-------- AVAILABLE DATA

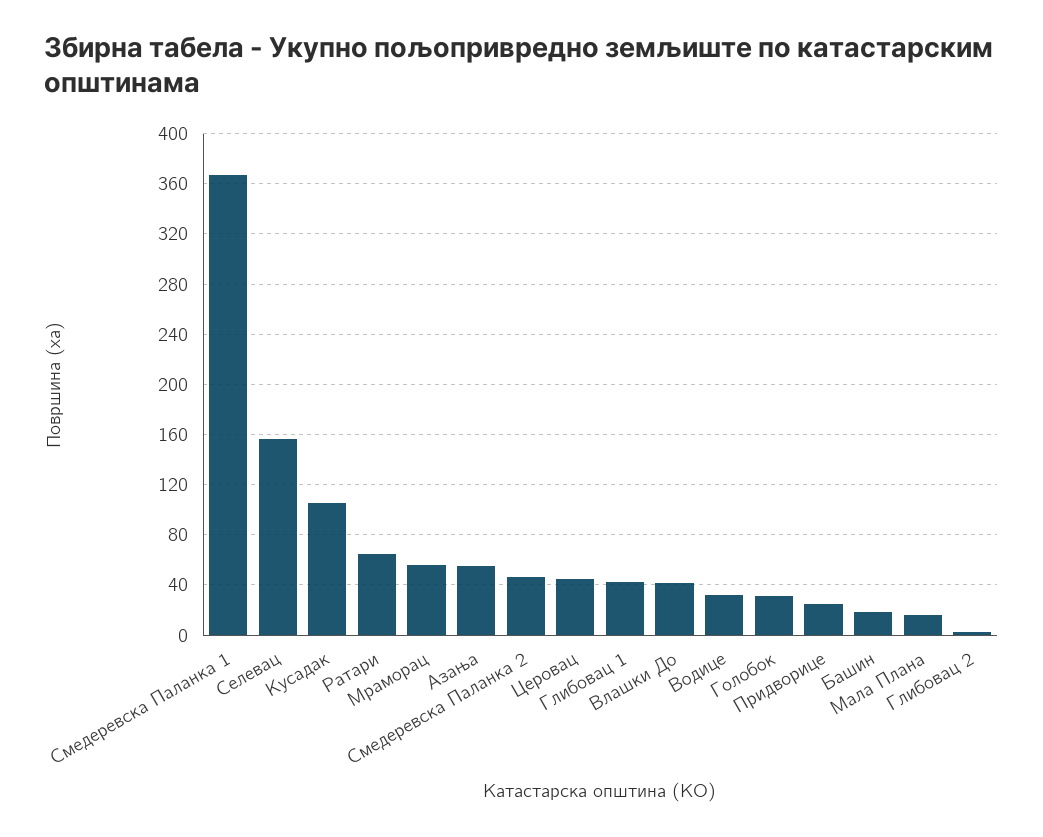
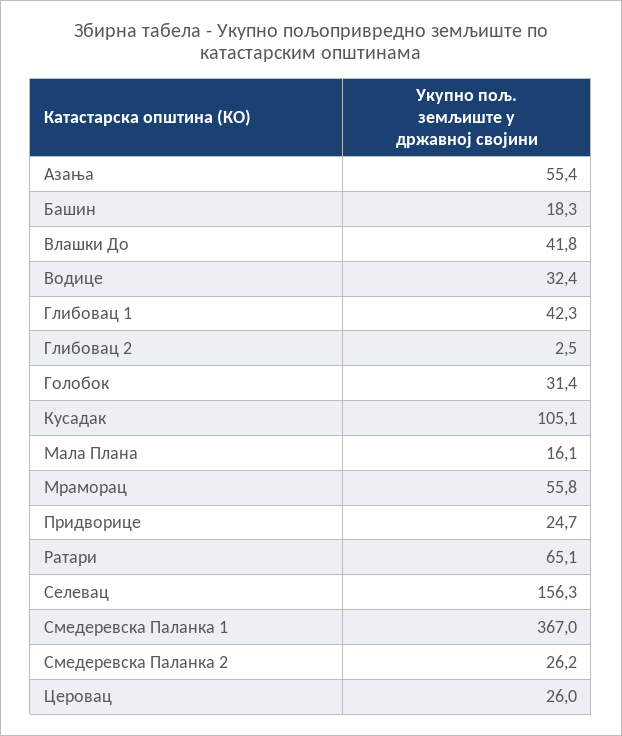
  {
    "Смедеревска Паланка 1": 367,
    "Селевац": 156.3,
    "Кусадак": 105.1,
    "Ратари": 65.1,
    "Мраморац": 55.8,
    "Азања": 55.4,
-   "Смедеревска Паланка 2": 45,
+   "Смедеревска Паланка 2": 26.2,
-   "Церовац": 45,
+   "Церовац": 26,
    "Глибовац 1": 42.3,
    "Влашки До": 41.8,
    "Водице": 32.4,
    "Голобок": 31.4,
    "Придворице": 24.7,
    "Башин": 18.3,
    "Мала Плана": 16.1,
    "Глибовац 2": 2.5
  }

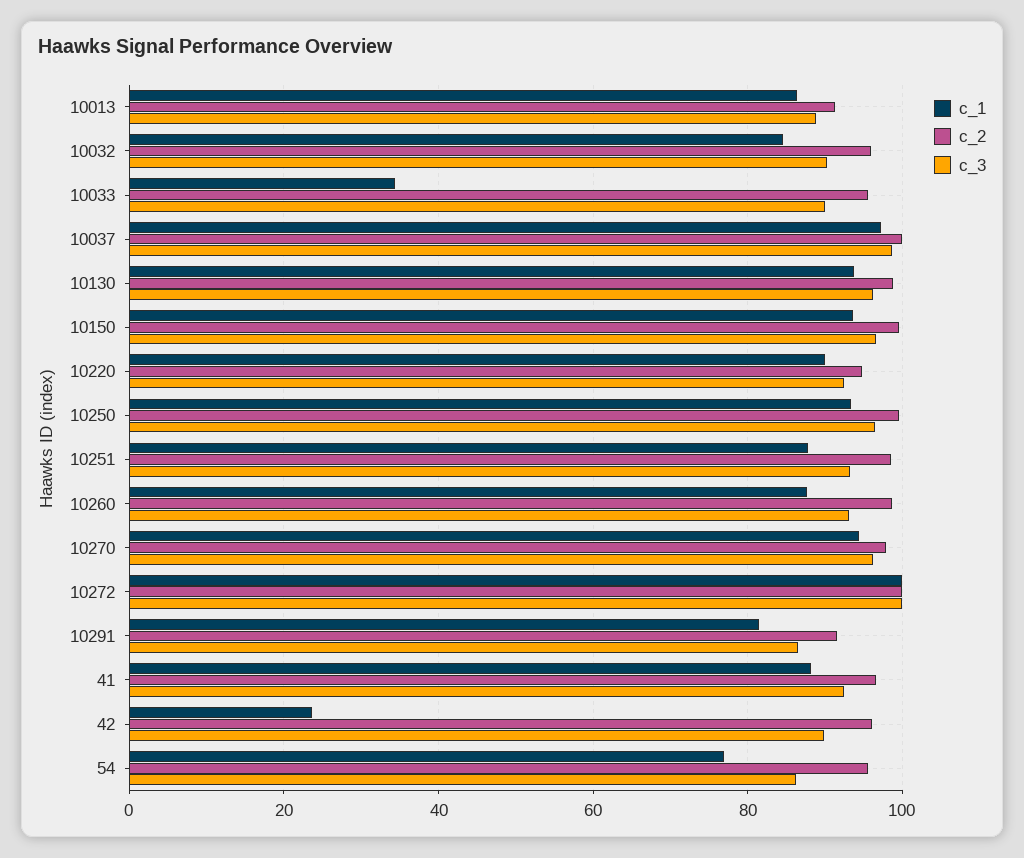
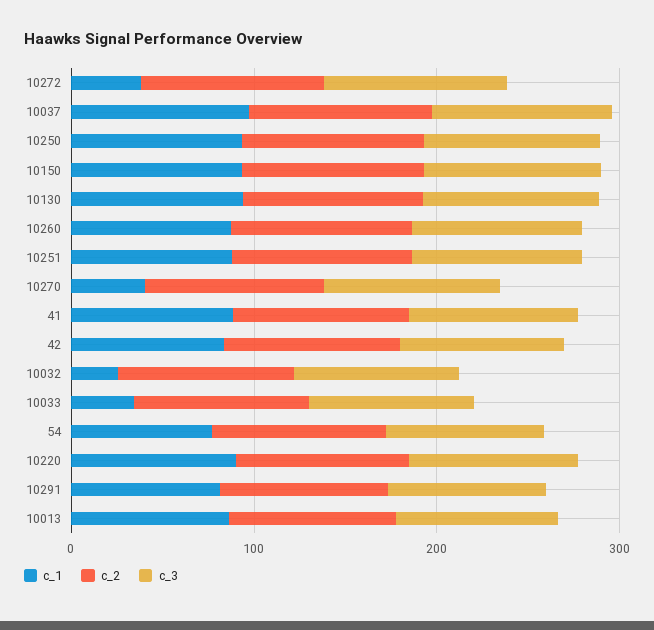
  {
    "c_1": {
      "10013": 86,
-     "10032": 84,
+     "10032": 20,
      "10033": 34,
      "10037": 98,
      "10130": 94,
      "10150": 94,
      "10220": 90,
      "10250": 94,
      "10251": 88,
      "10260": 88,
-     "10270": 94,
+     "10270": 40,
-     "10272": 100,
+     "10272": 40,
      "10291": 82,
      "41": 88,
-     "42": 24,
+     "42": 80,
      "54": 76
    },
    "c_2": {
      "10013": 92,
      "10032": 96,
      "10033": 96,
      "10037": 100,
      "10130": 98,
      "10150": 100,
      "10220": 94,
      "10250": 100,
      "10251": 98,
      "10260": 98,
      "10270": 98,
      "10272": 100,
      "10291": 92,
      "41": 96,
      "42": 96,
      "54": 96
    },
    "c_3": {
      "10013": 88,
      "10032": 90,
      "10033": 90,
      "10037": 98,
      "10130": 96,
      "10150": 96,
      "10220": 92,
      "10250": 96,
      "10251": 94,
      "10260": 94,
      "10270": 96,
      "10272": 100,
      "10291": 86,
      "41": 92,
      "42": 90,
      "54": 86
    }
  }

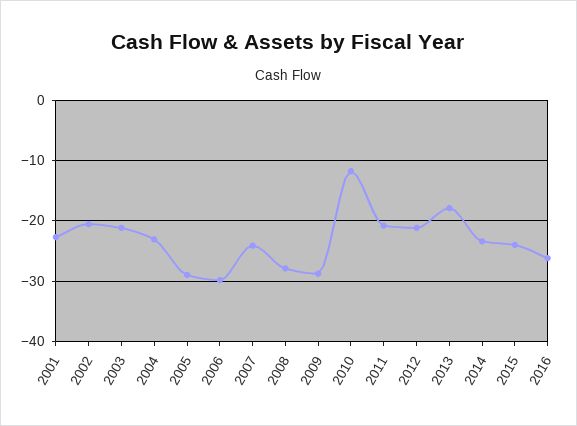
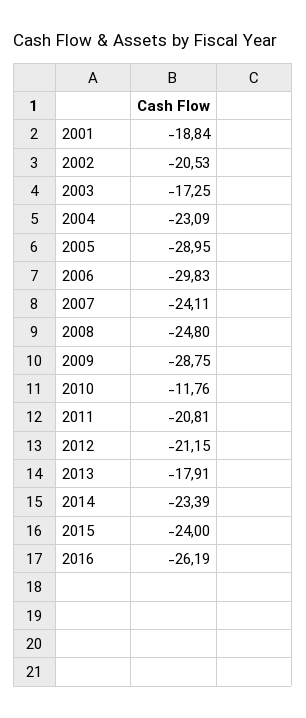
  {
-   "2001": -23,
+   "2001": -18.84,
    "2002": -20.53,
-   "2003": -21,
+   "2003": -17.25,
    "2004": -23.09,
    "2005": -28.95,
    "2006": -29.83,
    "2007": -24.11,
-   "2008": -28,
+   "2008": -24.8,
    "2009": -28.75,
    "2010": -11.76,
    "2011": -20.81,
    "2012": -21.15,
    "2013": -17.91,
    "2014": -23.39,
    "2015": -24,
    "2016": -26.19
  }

----------------

▸ **HOW TO COMPLETE THIS TASK**
From the listing above, collect every line that mentions the word "Смедеревска".

▸ **TASK ANSWER**
    "Смедеревска Паланка 1": 367,
-   "Смедеревска Паланка 2": 45,
+   "Смедеревска Паланка 2": 26.2,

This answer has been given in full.